Текст для чтения –
┏━━

Дед – идеальной образ той, оставшейся за чертой 1917 года культуры, которую привычно называют Серебряным веком (в ее гуманитарно-научном преломлении). Придумывая его, автор должен был заново решать
«Дед был лингвист, то есть он что-то знал, значит, занимался чем-то более точным, чем та филология, которой посвящал себя Лева…» Приложить, как в случае с Левой, дедовы профессиональные труды или хотя бы уточнить, что это была за лингвистика, что же такое дед знал, автор отказывается. И правильно делает. Подтвердить текстом и в тексте номинально обозначенную гениальность писателя или ученого – задача невероятно сложная (может, лишь Булгаков в «Мастере и Маргарите» приблизился к ее разрешению, да и то не все с этим согласятся).

┗━━

Предоставленные записи –
┏━━

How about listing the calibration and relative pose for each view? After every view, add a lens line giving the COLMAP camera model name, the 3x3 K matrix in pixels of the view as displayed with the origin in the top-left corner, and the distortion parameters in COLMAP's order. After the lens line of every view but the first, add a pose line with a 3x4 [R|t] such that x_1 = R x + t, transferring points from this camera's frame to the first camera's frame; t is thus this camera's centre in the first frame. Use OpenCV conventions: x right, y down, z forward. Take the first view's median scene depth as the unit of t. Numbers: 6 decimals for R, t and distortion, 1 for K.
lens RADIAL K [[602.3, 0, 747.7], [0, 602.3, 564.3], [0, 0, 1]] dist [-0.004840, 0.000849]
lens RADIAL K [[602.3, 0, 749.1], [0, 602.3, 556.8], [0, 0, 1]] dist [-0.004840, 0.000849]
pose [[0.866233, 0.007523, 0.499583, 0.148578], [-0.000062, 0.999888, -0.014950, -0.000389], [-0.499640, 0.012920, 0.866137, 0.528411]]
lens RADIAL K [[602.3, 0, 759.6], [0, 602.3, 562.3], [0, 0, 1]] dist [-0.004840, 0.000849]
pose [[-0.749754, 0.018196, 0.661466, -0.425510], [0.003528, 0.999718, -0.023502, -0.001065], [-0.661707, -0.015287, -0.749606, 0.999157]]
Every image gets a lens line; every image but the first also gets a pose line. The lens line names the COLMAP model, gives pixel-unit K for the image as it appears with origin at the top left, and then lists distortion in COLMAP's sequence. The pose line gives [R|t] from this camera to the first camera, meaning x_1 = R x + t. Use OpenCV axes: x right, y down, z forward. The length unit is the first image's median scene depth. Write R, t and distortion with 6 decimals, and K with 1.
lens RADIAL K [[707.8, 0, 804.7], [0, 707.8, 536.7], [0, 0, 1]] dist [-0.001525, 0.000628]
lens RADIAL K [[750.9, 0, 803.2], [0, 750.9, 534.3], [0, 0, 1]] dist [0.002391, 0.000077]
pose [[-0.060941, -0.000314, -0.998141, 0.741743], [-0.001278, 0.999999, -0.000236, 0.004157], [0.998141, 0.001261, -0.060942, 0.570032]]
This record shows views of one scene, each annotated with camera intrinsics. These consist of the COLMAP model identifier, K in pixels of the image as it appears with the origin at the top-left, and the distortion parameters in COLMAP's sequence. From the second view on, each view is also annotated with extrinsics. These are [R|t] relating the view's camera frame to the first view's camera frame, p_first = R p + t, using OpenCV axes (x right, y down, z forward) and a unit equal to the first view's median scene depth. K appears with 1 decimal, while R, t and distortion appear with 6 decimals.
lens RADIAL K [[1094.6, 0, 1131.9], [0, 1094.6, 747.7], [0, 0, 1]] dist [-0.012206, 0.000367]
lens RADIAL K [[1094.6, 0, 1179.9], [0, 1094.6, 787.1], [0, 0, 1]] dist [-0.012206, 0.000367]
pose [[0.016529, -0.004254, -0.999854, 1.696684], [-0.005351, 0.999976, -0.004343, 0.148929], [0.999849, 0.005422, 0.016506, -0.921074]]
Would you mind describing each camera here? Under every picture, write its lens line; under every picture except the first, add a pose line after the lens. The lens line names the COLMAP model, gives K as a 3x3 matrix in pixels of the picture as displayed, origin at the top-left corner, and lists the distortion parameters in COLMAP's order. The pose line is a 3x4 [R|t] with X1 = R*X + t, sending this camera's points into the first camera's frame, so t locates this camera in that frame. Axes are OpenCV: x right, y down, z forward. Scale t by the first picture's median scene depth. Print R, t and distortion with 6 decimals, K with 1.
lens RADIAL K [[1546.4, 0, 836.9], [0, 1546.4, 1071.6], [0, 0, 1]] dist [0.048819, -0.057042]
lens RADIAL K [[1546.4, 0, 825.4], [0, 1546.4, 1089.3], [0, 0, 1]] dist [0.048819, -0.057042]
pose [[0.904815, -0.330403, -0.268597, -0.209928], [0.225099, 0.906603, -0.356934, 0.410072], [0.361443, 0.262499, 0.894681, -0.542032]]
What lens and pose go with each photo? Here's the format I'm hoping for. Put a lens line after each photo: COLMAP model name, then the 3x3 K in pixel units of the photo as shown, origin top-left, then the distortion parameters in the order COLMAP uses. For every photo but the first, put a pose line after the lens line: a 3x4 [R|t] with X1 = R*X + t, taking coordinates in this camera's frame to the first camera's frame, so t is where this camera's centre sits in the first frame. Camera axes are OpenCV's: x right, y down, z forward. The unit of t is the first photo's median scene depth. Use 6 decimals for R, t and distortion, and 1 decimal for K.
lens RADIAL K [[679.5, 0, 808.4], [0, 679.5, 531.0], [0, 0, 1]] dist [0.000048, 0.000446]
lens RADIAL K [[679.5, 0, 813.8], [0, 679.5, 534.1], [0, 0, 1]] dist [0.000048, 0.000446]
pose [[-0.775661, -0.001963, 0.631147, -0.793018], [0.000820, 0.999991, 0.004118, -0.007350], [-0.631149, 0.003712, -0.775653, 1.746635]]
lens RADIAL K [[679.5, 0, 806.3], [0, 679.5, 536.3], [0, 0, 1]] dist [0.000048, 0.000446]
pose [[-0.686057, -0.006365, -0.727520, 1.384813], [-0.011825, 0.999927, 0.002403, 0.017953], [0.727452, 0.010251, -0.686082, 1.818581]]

┗━━

Проверьте понимание –
#1 Как, согласно тексту для чтения, привычно называют культуру, оставшуюся за чертой 1917 года?
#2 Назовите все профессии людей, упомянутые в тексте для чтения, не считая слова «автор».
#3 Повторите без изменений фрагмент текста для чтения от слов «Дед – идеальной» до слов «с этим согласятся).».

Выполненное задание –
#1 Её привычно называют Серебряным веком.

#2 Лингвист, писатель, ученый.

#3
Дед – идеальной образ той, оставшейся за чертой 1917 года культуры, которую привычно называют Серебряным веком (в ее гуманитарно-научном преломлении). Придумывая его, автор должен был заново решать
«Дед был лингвист, то есть он что-то знал, значит, занимался чем-то более точным, чем та филология, которой посвящал себя Лева…» Приложить, как в случае с Левой, дедовы профессиональные труды или хотя бы уточнить, что это была за лингвистика, что же такое дед знал, автор отказывается. И правильно делает. Подтвердить текстом и в тексте номинально обозначенную гениальность писателя или ученого – задача невероятно сложная (может, лишь Булгаков в «Мастере и Маргарите» приблизился к ее разрешению, да и то не все с этим согласятся).